Если на вечере вдруг моей барышне делалось скучно, или потому, что там не было кирасирского офицера, или потому, что он слишком много говорил с другой барышней, она подходила к карточному столу, за которым сидела ее мать.
— Maman, скоро вы кончите?
— Нет еще, душенька, вот сейчас, только перед твоим приходом без двух в червях осталась…
— У меня голова болит, я не могу больше оставаться здесь. Поедемте домой.
— Что это с тобой? не простудилась ли ты? Лизавета Ивановна смотрела на дочь с беспокойством.
— Погоди немножко, мой друг… нельзя же мне не докончивши игры встать из-за стола…
— Уж этот несносный преферанс! Как хотите, маменька, я вам говорю, что не могу ждать… мне может сделаться дурно…
Лизавета Ивановна приходила в смущение и не знала, что делать, но в таких случаях обыкновенно являлся выручить ее обязательный Александр Петрович и доигрывал за нее партию.
Однажды случилось совершенно наоборот. На одном вечере Лизавета Ивановна сделалась нездоровою в то время, как дочь ее танцевала мазурку с кирасирским офицером.

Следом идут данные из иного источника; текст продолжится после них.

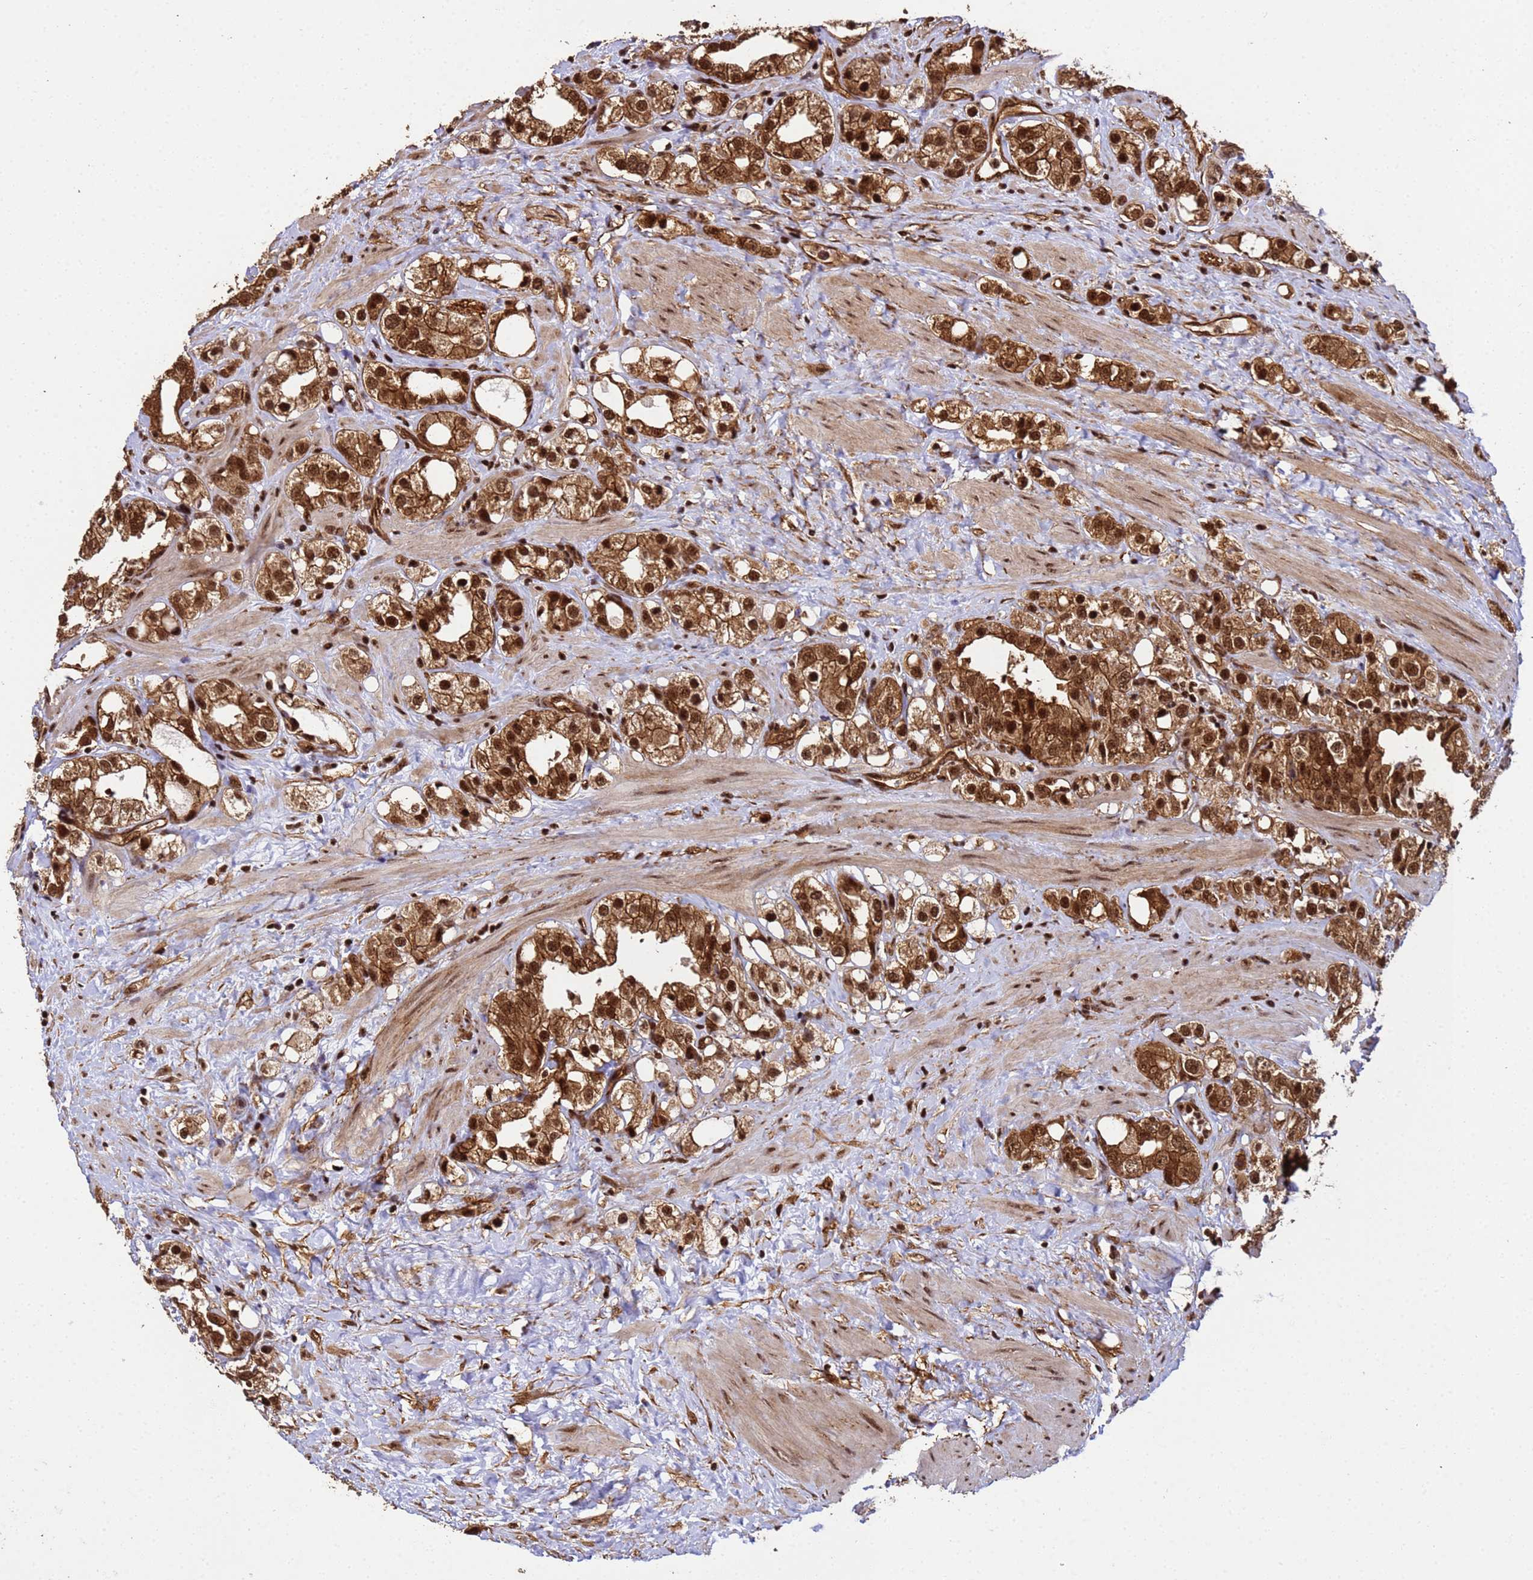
{"staining": {"intensity": "strong", "quantity": ">75%", "location": "cytoplasmic/membranous,nuclear"}, "tissue": "prostate cancer", "cell_type": "Tumor cells", "image_type": "cancer", "snomed": [{"axis": "morphology", "description": "Adenocarcinoma, NOS"}, {"axis": "topography", "description": "Prostate"}], "caption": "DAB (3,3'-diaminobenzidine) immunohistochemical staining of prostate cancer (adenocarcinoma) shows strong cytoplasmic/membranous and nuclear protein expression in approximately >75% of tumor cells.", "gene": "SYF2", "patient": {"sex": "male", "age": 79}}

Лизавета Ивановна подошла к дочери.
— Друг мой, Катенька, — сказала она ей, — мне что-то нездоровится…
Поедем!..
— Вот еще, маменька! — отвечала Катя. — Я не могу ехать прежде окончания мазурки. Вы вечно лишаете меня всех удовольствий…
Лизавета Ивановна не произнесла ни слова. Она вышла из залы, не показав ни малейшего неудовольствия дочери, прошла несколько комнат, не зная, зачем, и очутилась в комнате, в которой никого не было. Слезы закапали у нее из глаз.
"Не-уже-ли ей не жалко меня? — подумала она. — Неужели она меня не любит? Нет, этого быть не может, — ей не любить меня, — меня!.. ни я, ни отец, кажется, ни в чем ей не отказываем, исполняем ее малейшие желания, для нее живем сверх состояния, — а она еще говорит, что я лишаю ее всех удовольствий!.." Но никто — ни хозяйка дома, ни гости, ни барышня не видели слез Лизаветы Ивановны. Лизавета Ивановна едва дождалась окончания мазурки, так ей было тяжело, а в передней, несмотря на то, что едва стояла на ногах, сама укутывала дочь, говоря:
— Дай, я тебя закрою хорошенько, чтоб как-нибудь ветер на тебя не пахнул…
Видишь, какая ты горячая. Долго ли тут простудиться?
И странное дело! все ласки, вся заботливость матери были только в тягость моей барышне. Она часто с своими приятельницами подсмеивалась над матерью, в обществе стыдилась ее и думала:
"Это ни на что не похоже, какие манеры у маменьки! Я вечно должна за нее краснеть".
Да не подумают, что у барышни было жестокое сердце и что она в самом деле не любила своей маменьки. Сердце у нее было нежное, как вообще у всех барышень, потому что во время представления чувствительной французской пьесы она подносила платок к глазам и приходила в расстройство от малейшей безделицы. Что же касалось до любви ее к маменьке, в этом смешно было бы и сомневаться.